The next important issue is whether the Pb/TlBiSe2 heterostructure hosts superconductivity. To elucidate it, we first fabricated a thicker (22 ML) Pb film on TlBiSe2 and carried out ultrahigh-resolution ARPES measurements at low temperatures. Figure 3b shows the energy distribution curve (EDC) at the kF point of the Pb-derived triangular FS (point A in Fig. 3a) measured at T = 4 and 10 K across the superconducting transition temperature Tc of bulk Pb (7.2 K). At T = 4 K, one can clearly recognize a leading-edge shift toward higher EB together with a pile up in the spectral weight, a typical signature of the superconducting-gap opening. This coherence peak vanishes at T = 10 K due to the gap closure, as better visualized in the symmetrized EDC (Fig. 3c). We have estimated the superconducting-gap size at T = 4 K to be 1.3 meV from the numerical fittings. This value is close to that of bulk Pb (~1.2 meV)32, suggesting that the Tc is comparable to that of bulk Pb.

Fig. 3: Possible topological superconductivity in Pb film.
figure 3

a ARPES-intensity mapping at EF for 22ML-Pb/TlBiSe2. b, c Ultrahigh-resolution EDCs and corresponding symmetrized EDCs, respectively, at T = 4 and 10 K, measured at point A in a (kF point of the QWS) for 22ML-Pb/TlBiSe2. d, e Same as b and c, respectively, but for 17ML-Pb/TlBiSe2. f, g Same as d and e, respectively, but measured at point B (kF point of the topological SS). h, i Same as d and e, respectively, but measured at point C. j, k Same as f and g, respectively, but for pristine TlBiSe2. Blue solid curve in the EDC at T = 4 K in b, d, f, and h is the result of numerical fittings using the Dynes function multiplied by the Fermi–Dirac distribution function, convoluted with a resolution function. l Illustration of the superconducting-gap opening on the QWS- and TSS-derived bands. m Conventional view on the realization of 2D TSC via SPE. n Proposed method to realize 2D TSC by converting a conventional superconductor into a TSC through the TPE.

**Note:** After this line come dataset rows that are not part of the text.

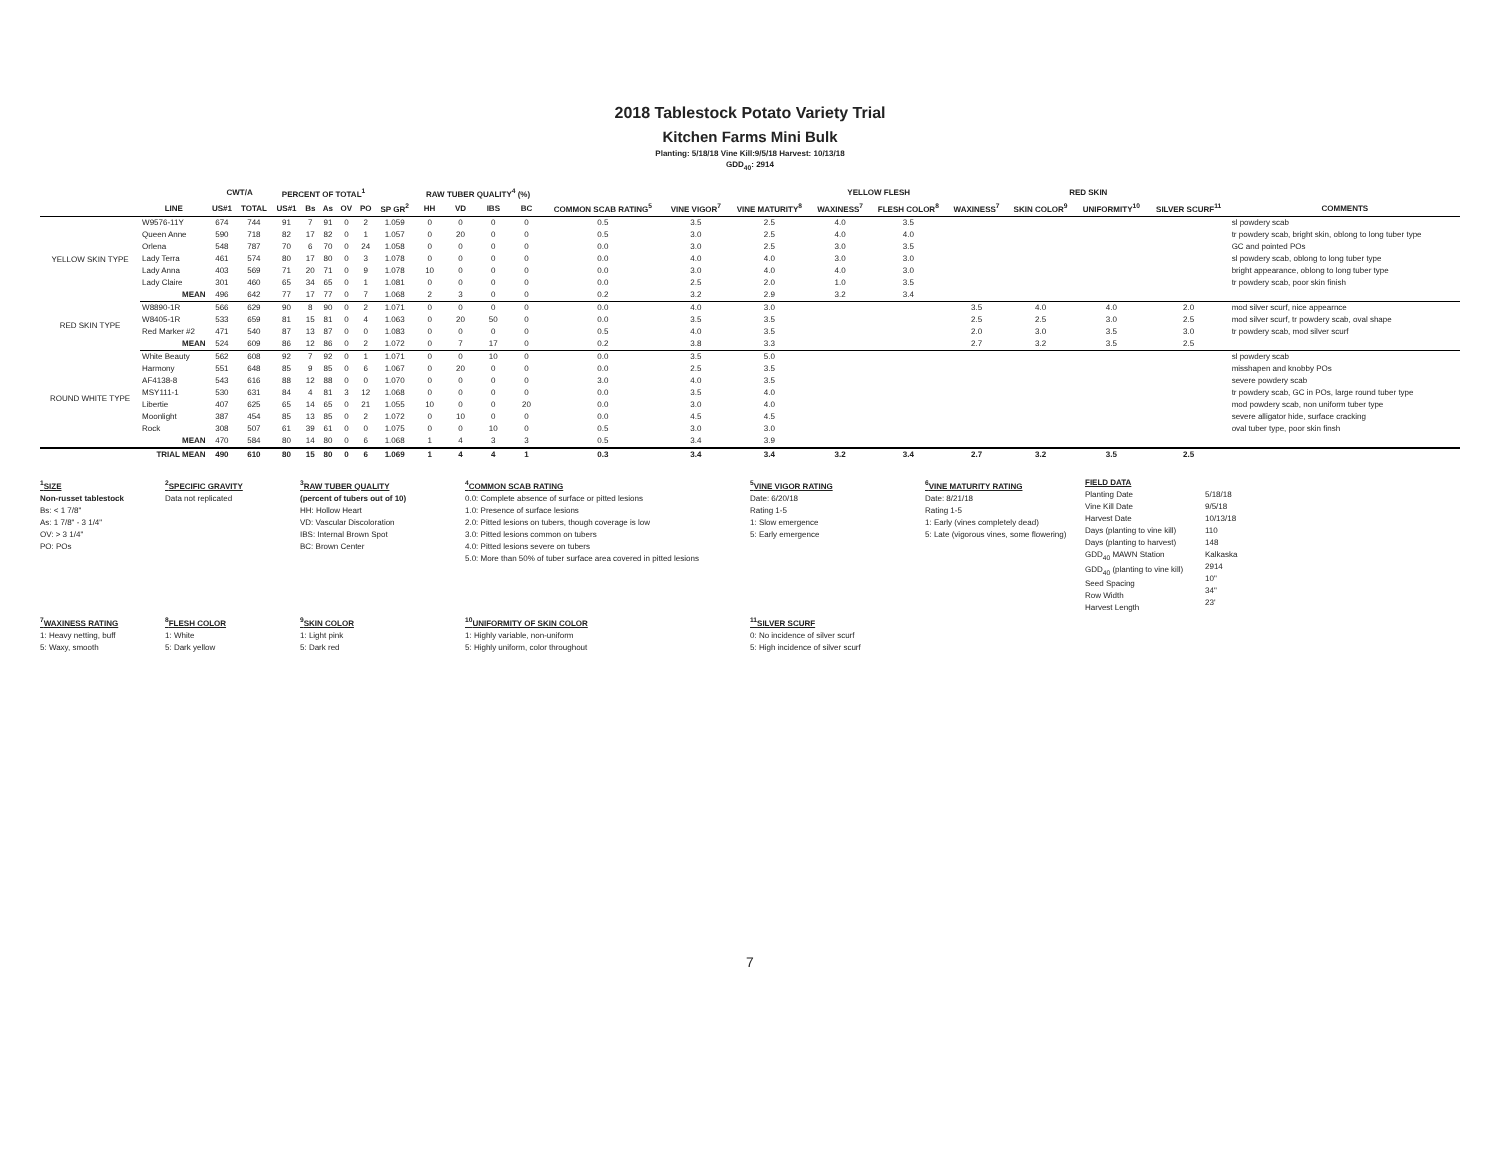2018 Tablestock Potato Variety Trial
Kitchen Farms Mini Bulk
Planting: 5/18/18 Vine Kill:9/5/18 Harvest: 10/13/18
GDD<sub>40</sub>: 2914
| | | CWT/A | | PERCENT OF TOTAL<sup>1</sup> | | | | | | RAW TUBER QUALITY<sup>4</sup> (%) | | | | | | | YELLOW FLESH | | RED SKIN | | | | |
| --- | --- | --- | --- | --- | --- | --- | --- | --- | --- | --- | --- | --- | --- | --- | --- | --- | --- | --- | --- | --- | --- | --- | --- |
| | LINE | US#1 | TOTAL | US#1 | Bs | As | OV | PO | SP GR<sup>2</sup> | HH | VD | IBS | BC | COMMON SCAB RATING<sup>5</sup> | VINE VIGOR<sup>7</sup> | VINE MATURITY<sup>8</sup> | WAXINESS<sup>7</sup> | FLESH COLOR<sup>8</sup> | WAXINESS<sup>7</sup> | SKIN COLOR<sup>9</sup> | UNIFORMITY<sup>10</sup> | SILVER SCURF<sup>11</sup> | COMMENTS |
| YELLOW SKIN TYPE | W9576-11Y | 674 | 744 | 91 | 7 | 91 | 0 | 2 | 1.059 | 0 | 0 | 0 | 0 | 0.5 | 3.5 | 2.5 | 4.0 | 3.5 | | | | | sl powdery scab |
| | Queen Anne | 590 | 718 | 82 | 17 | 82 | 0 | 1 | 1.057 | 0 | 20 | 0 | 0 | 0.5 | 3.0 | 2.5 | 4.0 | 4.0 | | | | | tr powdery scab, bright skin, oblong to long tuber type |
| | Orlena | 548 | 787 | 70 | 6 | 70 | 0 | 24 | 1.058 | 0 | 0 | 0 | 0 | 0.0 | 3.0 | 2.5 | 3.0 | 3.5 | | | | | GC and pointed POs |
| | Lady Terra | 461 | 574 | 80 | 17 | 80 | 0 | 3 | 1.078 | 0 | 0 | 0 | 0 | 0.0 | 4.0 | 4.0 | 3.0 | 3.0 | | | | | sl powdery scab, oblong to long tuber type |
| | Lady Anna | 403 | 569 | 71 | 20 | 71 | 0 | 9 | 1.078 | 10 | 0 | 0 | 0 | 0.0 | 3.0 | 4.0 | 4.0 | 3.0 | | | | | bright appearance, oblong to long tuber type |
| | Lady Claire | 301 | 460 | 65 | 34 | 65 | 0 | 1 | 1.081 | 0 | 0 | 0 | 0 | 0.0 | 2.5 | 2.0 | 1.0 | 3.5 | | | | | tr powdery scab, poor skin finish |
| | MEAN | 496 | 642 | 77 | 17 | 77 | 0 | 7 | 1.068 | 2 | 3 | 0 | 0 | 0.2 | 3.2 | 2.9 | 3.2 | 3.4 | | | | | |
| RED SKIN TYPE | W8890-1R | 566 | 629 | 90 | 8 | 90 | 0 | 2 | 1.071 | 0 | 0 | 0 | 0 | 0.0 | 4.0 | 3.0 | | | 3.5 | 4.0 | 4.0 | 2.0 | mod silver scurf, nice appearnce |
| | W8405-1R | 533 | 659 | 81 | 15 | 81 | 0 | 4 | 1.063 | 0 | 20 | 50 | 0 | 0.0 | 3.5 | 3.5 | | | 2.5 | 2.5 | 3.0 | 2.5 | mod silver scurf, tr powdery scab, oval shape |
| | Red Marker #2 | 471 | 540 | 87 | 13 | 87 | 0 | 0 | 1.083 | 0 | 0 | 0 | 0 | 0.5 | 4.0 | 3.5 | | | 2.0 | 3.0 | 3.5 | 3.0 | tr powdery scab, mod silver scurf |
| | MEAN | 524 | 609 | 86 | 12 | 86 | 0 | 2 | 1.072 | 0 | 7 | 17 | 0 | 0.2 | 3.8 | 3.3 | | | 2.7 | 3.2 | 3.5 | 2.5 | |
| ROUND WHITE TYPE | White Beauty | 562 | 608 | 92 | 7 | 92 | 0 | 1 | 1.071 | 0 | 0 | 10 | 0 | 0.0 | 3.5 | 5.0 | | | | | | | sl powdery scab |
| | Harmony | 551 | 648 | 85 | 9 | 85 | 0 | 6 | 1.067 | 0 | 20 | 0 | 0 | 0.0 | 2.5 | 3.5 | | | | | | | misshapen and knobby POs |
| | AF4138-8 | 543 | 616 | 88 | 12 | 88 | 0 | 0 | 1.070 | 0 | 0 | 0 | 0 | 3.0 | 4.0 | 3.5 | | | | | | | severe powdery scab |
| | MSY111-1 | 530 | 631 | 84 | 4 | 81 | 3 | 12 | 1.068 | 0 | 0 | 0 | 0 | 0.0 | 3.5 | 4.0 | | | | | | | tr powdery scab, GC in POs, large round tuber type |
| | Libertie | 407 | 625 | 65 | 14 | 65 | 0 | 21 | 1.055 | 10 | 0 | 0 | 20 | 0.0 | 3.0 | 4.0 | | | | | | | mod powdery scab, non uniform tuber type |
| | Moonlight | 387 | 454 | 85 | 13 | 85 | 0 | 2 | 1.072 | 0 | 10 | 0 | 0 | 0.0 | 4.5 | 4.5 | | | | | | | severe alligator hide, surface cracking |
| | Rock | 308 | 507 | 61 | 39 | 61 | 0 | 0 | 1.075 | 0 | 0 | 10 | 0 | 0.5 | 3.0 | 3.0 | | | | | | | oval tuber type, poor skin finsh |
| | MEAN | 470 | 584 | 80 | 14 | 80 | 0 | 6 | 1.068 | 1 | 4 | 3 | 3 | 0.5 | 3.4 | 3.9 | | | | | | | |
| | TRIAL MEAN | 490 | 610 | 80 | 15 | 80 | 0 | 6 | 1.069 | 1 | 4 | 4 | 1 | 0.3 | 3.4 | 3.4 | 3.2 | 3.4 | 2.7 | 3.2 | 3.5 | 2.5 | |
<sup>1</sup> SIZE
Non-russet tablestock
Bs: < 1 7/8"
As: 1 7/8" - 3 1/4"
OV: > 3 1/4"
PO: POs
<sup>2</sup> SPECIFIC GRAVITY
Data not replicated
<sup>3</sup> RAW TUBER QUALITY
(percent of tubers out of 10)
HH: Hollow Heart
VD: Vascular Discoloration
IBS: Internal Brown Spot
BC: Brown Center
<sup>4</sup> COMMON SCAB RATING
0.0: Complete absence of surface or pitted lesions
1.0: Presence of surface lesions
2.0: Pitted lesions on tubers, though coverage is low
3.0: Pitted lesions common on tubers
4.0: Pitted lesions severe on tubers
5.0: More than 50% of tuber surface area covered in pitted lesions
<sup>5</sup> VINE VIGOR RATING
Date: 6/20/18
Rating 1-5
1: Slow emergence
5: Early emergence
<sup>6</sup> VINE MATURITY RATING
Date: 8/21/18
Rating 1-5
1: Early (vines completely dead)
5: Late (vigorous vines, some flowering)
FIELD DATA
Planting Date
Vine Kill Date
Harvest Date
Days (planting to vine kill)
Days (planting to harvest)
GDD<sub>40</sub> MAWN Station
GDD<sub>40</sub> (planting to vine kill)
Seed Spacing
Row Width
Harvest Length
5/18/18
9/5/18
10/13/18
110
148
Kalkaska
2914
10"
34"
23'
<sup>7</sup> WAXINESS RATING
1: Heavy netting, buff
5: Waxy, smooth
<sup>8</sup> FLESH COLOR
1: White
5: Dark yellow
<sup>9</sup> SKIN COLOR
1: Light pink
5: Dark red
<sup>10</sup> UNIFORMITY OF SKIN COLOR
1: Highly variable, non-uniform
5: Highly uniform, color throughout
<sup>11</sup> SILVER SCURF
0: No incidence of silver scurf
5: High incidence of silver scurf
7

Since the superconductivity shows up on the Pb film, we now address an essential question whether the migrating Dirac-cone band hosts superconductivity. We show in Fig. 3d–i the EDCs and corresponding symmetrized EDCs at T = 4 and 10 K for the 17 ML sample measured at three representative kF points (points A–C in Fig. 3a). At point A on the Pb-derived FS, we observe the superconducting-gap opening (Fig. 3d), similarly to the 22 ML film. At point B (C), where the migrating Dirac-cone band crosses EF along the \(\overline{\Gamma {\rm{K}}}\) (\(\overline{\Gamma {\rm{M}}}\)) line, we still observe a gap as seen in Fig. 3f (Fig. 3h). This indicates that an isotropic superconducting gap opens on the migrating Dirac-cone FS. We observed that this gap persists at least down to 12 ML, confirming that the superconducting gap is not an artifact that accidentally appears at some specific film thickness; see Supplementary Fig. 4 and Supplementary Note 4. We have also confirmed that the gap opening is not an inherent nature of the original topological SS in pristine TlBiSe2, by observing no leading-edge shift or spectral-weight suppression at EF at 4 K in pristine TlBiSe2 (Fig. 3j, k).

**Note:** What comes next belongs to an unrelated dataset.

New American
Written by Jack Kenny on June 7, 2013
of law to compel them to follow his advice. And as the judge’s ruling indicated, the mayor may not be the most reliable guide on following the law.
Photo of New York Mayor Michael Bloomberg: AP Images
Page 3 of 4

The present results show that the superconducting gap opens on the entire FS originating from both the Pb-derived QWSs and the migrating Dirac-cone band (Fig. 3l). The emergence of an isotropic superconducting gap on the Dirac-cone FS suggests that the 2D topological superconductivity is likely to be realized, since this heterostructure satisfies the theoretically proposed condition for the effectively p-wave superconducting helical-fermion state8. In this regard, one may think that such realization is a natural consequence of making heterojunction between superconductor and TI. However, the present study proposes an essentially new strategy to realize the 2D topological superconductivity. In the ordinary approach based on the SPE (Fig. 3m), the topological Dirac-cone state hosts the effective p-wave pairing at the interface due to the penetration of Cooper pairs from the superconductor to the TI. On the other hand, the present approach does not rely on this phenomenon at all, because the topological Dirac-cone state appears on the top surface of a superconductor (Fig. 3n) via the TPE.

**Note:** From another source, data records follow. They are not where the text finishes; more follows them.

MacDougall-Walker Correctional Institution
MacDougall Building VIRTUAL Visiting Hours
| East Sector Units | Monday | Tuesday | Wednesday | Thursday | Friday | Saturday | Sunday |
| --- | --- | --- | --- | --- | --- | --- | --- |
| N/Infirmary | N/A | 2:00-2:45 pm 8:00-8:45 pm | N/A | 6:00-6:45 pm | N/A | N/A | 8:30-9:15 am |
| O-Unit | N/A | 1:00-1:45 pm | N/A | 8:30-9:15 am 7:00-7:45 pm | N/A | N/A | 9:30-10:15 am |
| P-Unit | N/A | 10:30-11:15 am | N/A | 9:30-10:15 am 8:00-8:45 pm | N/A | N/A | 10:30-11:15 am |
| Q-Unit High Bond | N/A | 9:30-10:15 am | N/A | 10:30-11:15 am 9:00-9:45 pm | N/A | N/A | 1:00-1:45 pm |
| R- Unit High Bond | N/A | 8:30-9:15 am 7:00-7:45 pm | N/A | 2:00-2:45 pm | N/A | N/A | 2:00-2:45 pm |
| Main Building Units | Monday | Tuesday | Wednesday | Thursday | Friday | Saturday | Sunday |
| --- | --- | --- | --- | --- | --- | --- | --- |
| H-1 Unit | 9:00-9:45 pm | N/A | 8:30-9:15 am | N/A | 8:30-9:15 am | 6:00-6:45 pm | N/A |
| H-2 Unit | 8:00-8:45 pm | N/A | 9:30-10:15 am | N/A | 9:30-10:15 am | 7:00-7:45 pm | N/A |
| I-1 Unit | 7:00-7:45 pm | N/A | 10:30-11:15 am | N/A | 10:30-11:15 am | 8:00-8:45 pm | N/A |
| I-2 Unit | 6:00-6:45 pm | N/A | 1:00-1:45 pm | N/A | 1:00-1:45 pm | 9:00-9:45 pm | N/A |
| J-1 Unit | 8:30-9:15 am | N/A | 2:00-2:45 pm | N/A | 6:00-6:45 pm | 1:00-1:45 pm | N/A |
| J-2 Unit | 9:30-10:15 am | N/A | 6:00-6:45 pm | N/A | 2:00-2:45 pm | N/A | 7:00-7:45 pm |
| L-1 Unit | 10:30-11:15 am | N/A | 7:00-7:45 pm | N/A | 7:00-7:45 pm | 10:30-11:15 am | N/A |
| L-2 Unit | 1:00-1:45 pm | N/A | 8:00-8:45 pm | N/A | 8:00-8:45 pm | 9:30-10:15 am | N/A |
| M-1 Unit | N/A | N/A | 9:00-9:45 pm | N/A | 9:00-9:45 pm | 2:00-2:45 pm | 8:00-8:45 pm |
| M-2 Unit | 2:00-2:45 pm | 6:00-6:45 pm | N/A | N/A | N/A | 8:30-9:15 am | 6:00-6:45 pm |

One can view this effect as a conversion of a conventional superconductor (Pb film without topological SS) to a TSC (Pb film with topological SS) by interfacing. The present approach to realize 2D TSCs has an advantage in the sense that the pairing in the helical-fermion state (and the MBS as well) is directly accessed by surface spectroscopies such as STM and ARPES. The superconducting helical fermions would be otherwise embedded deep at the interface and are hard to be accessed if the TPE does not occur. Moreover, the observed gap magnitude on the topological SS is comparable to that of the original Pb, unlike the SPE-induced gap that is usually smaller. This result tells us that the so-far overlooked TPE had better be seriously taken into account in many superconductor-TI hybrids. Also, the present study points to the possibility of realizing even wider varieties of 2D TSCs by using the TPE. It is noted that the topological states in Pb/TlBiSe2 are electrically shorted out by the metallic QWSs, unlike the case of some TI films on top of superconductors. This needs to be considered in the application because single conducting channel from the Dirac-cone states would be more preferable. In this regard, the present approach utilizing the TPE and the existing approach using the SPE would be complementary to each other.


Sample preparation

High-quality single crystals of TlBiSe2 were grown by a modified Bridgman method21. To prepare a Pb film, we first cleaved a TlBiSe2 crystal under ultrahigh vacuum with scotch tape to obtain a shiny mirror-like surface, and then deposited Pb atoms (purity; 5 N) on the TlBiSe2 substrate using the molecular-beam epitaxy technique while keeping the substrate temperature at T = 85 K. A Pb(111) film on Si(111), used as a reference, was fabricated by keeping the same substrate temperature. The film thickness was controlled by the deposition time at a constant deposition rate. The actual thickness was estimated by a comparison of ARPES-derived band dispersions with the band-structure calculations for free-standing multilayer Pb.

ARPES measurements

ARPES measurements were performed with the MBS-A1 electron analyzer equipped with a high-intensity He discharge lamp. After the growth of Pb thin film by evaporation, it was immediately transferred to the sample cryostat kept at T = 30 K in the ARPES chamber, to avoid the clusterization of Pb that is accelerated at room temperature (note that such clusterization hinders the detailed investigation of the surface morphology by atomic-force microscopy). We used the He-Iα resonance line ( = 21.218 eV) to excite photoelectrons. The energy resolution of ARPES measurements was set to be 2–40 meV. The sample temperature was kept at T = 30 K during the ARPES-intensity-mapping measurements, while T = 4 and 10 K for the superconducting-gap measurements. The Fermi level (EF) of the samples was referenced to that of a gold film evaporated onto the sample holder.

Band calculations

First-principles band-structure calculations were carried out by a projector augmented wave method implemented in Vienna Ab initio Simulation Package code33 with generalized gradient approximation potential34. After the crystal structure was fully optimized, the spin-orbit coupling was included self-consistently.